The Internet has revolutionized the way business is being done. Online commodity trading has become a multi-billion dollar sector, which enables the seller and buyers to get in touch with each other, with just a click of the mouse. The online commodity trading mainly strives on futures also called as forward contracts. A futures contract obliges the seller to deliver the commodity at a mutually feasible date to the buyer. The widely traded commodities of future trading are coffee, oil, gold, sugar etc or financial instruments such as stock market indices, currencies or bonds.
A bull operator is the speculator who expects the price to go upwards in a short while and the bear operator is the speculator who expects the prices to fall in a short run. What is the position of the bull or bear operator, if their expectations go wrong?
The bull operator sells the commodities at the end of the current account at which is called the making-up price, and simultaneously repurchases for the next account for the same price. The bull operator is paid the difference of price between the making-up price and the purchase price made by him, where the former price is more than the latter price. The transactions are very effective if carried to the next account period at the making-up price, which becomes the newer purchase price.

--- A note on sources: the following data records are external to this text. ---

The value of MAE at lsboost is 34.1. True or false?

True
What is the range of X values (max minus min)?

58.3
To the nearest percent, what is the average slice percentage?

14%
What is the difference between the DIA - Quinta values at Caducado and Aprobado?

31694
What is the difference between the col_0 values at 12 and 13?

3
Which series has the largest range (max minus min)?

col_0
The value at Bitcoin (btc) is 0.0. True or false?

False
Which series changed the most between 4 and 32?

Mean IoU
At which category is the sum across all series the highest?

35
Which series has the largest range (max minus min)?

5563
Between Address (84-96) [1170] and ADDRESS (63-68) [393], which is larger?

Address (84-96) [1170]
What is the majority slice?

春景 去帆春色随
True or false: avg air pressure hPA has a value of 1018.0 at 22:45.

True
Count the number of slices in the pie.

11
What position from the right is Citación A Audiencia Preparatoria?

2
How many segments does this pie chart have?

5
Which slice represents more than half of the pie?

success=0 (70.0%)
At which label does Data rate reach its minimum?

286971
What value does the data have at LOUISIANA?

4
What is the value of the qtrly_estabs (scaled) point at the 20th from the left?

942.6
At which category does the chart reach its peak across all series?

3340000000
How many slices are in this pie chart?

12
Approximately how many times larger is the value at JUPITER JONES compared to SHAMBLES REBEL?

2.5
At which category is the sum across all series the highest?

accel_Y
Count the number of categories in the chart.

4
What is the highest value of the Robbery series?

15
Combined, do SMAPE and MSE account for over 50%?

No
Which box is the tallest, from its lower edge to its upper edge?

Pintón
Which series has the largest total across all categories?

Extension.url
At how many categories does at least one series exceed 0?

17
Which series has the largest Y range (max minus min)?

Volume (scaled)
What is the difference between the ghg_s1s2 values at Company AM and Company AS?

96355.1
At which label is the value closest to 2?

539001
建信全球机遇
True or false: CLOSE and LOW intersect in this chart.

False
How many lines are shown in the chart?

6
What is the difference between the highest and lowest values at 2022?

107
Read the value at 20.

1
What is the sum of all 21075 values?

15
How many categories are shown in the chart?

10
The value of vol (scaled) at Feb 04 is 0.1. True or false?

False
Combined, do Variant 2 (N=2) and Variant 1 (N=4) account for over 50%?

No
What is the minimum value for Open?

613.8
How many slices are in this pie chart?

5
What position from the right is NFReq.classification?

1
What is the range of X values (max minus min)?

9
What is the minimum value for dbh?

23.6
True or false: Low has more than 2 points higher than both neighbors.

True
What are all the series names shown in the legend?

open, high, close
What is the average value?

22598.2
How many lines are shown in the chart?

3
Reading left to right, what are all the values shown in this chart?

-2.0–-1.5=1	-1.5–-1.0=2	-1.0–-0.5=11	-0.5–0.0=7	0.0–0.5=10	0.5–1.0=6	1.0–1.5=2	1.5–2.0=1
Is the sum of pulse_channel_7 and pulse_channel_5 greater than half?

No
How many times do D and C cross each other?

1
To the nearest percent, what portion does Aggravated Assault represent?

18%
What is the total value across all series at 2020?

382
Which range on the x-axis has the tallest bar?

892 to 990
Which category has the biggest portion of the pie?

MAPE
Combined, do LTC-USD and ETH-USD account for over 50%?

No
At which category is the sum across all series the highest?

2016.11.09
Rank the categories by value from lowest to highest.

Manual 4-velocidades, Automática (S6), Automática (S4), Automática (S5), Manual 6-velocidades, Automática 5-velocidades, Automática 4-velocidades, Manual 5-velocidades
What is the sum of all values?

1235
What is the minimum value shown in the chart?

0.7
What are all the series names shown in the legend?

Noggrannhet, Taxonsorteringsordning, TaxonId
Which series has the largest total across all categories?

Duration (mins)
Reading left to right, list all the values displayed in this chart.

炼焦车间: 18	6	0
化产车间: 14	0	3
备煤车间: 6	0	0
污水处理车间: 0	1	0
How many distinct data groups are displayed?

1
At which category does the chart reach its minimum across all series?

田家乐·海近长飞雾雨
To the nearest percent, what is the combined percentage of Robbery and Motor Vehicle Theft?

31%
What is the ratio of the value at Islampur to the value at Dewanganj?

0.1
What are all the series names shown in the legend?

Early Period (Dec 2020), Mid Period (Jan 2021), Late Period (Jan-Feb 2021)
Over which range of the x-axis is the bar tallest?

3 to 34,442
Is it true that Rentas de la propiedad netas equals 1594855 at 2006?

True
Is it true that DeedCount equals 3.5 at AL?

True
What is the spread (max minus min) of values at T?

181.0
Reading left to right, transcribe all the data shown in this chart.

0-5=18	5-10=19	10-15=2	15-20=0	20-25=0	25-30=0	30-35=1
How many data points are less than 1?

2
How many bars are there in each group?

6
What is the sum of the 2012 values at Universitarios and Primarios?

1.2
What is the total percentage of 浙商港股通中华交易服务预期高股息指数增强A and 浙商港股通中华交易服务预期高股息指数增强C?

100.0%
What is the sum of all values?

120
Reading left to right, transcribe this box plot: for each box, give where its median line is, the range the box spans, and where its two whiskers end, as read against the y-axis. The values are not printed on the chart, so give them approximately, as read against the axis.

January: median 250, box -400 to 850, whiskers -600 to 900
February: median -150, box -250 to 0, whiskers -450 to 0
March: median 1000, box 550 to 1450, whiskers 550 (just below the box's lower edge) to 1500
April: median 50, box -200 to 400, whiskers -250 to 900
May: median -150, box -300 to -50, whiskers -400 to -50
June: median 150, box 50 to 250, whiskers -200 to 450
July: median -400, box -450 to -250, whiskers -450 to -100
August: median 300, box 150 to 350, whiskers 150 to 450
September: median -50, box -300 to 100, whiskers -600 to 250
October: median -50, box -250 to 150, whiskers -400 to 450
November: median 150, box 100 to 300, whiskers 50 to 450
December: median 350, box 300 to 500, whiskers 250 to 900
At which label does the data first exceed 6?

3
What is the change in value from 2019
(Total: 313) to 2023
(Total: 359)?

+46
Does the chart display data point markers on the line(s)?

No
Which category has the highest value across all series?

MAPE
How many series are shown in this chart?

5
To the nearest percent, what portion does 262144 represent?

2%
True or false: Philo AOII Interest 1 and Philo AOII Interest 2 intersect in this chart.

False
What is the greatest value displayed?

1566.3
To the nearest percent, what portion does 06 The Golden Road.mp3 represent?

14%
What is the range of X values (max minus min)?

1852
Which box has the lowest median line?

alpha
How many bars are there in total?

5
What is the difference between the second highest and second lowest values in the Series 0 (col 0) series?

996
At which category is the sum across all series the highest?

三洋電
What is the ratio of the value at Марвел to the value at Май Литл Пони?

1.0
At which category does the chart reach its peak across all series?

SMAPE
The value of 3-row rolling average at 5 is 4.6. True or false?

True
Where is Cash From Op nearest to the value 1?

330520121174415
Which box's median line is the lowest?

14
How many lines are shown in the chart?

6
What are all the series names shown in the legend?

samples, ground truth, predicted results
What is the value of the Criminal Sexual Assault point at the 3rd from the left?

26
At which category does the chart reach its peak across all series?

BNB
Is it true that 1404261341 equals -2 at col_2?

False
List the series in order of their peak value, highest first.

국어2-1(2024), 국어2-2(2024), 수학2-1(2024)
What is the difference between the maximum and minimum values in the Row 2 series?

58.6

The system of fortnightly accounts is very handy for a short-term operator who operates the online commodity trading by buying with a hope that a decline in price in the short run will get him profits, or the one who sells with a belief that a decline in price will bring him profits. The advantage being, the buyer of the commodities at the initial stages of an account period, need not have to pay for nearly 15 days time. On the contrary if the price rises he is able to sell the commodities before closure of the account and take his profit.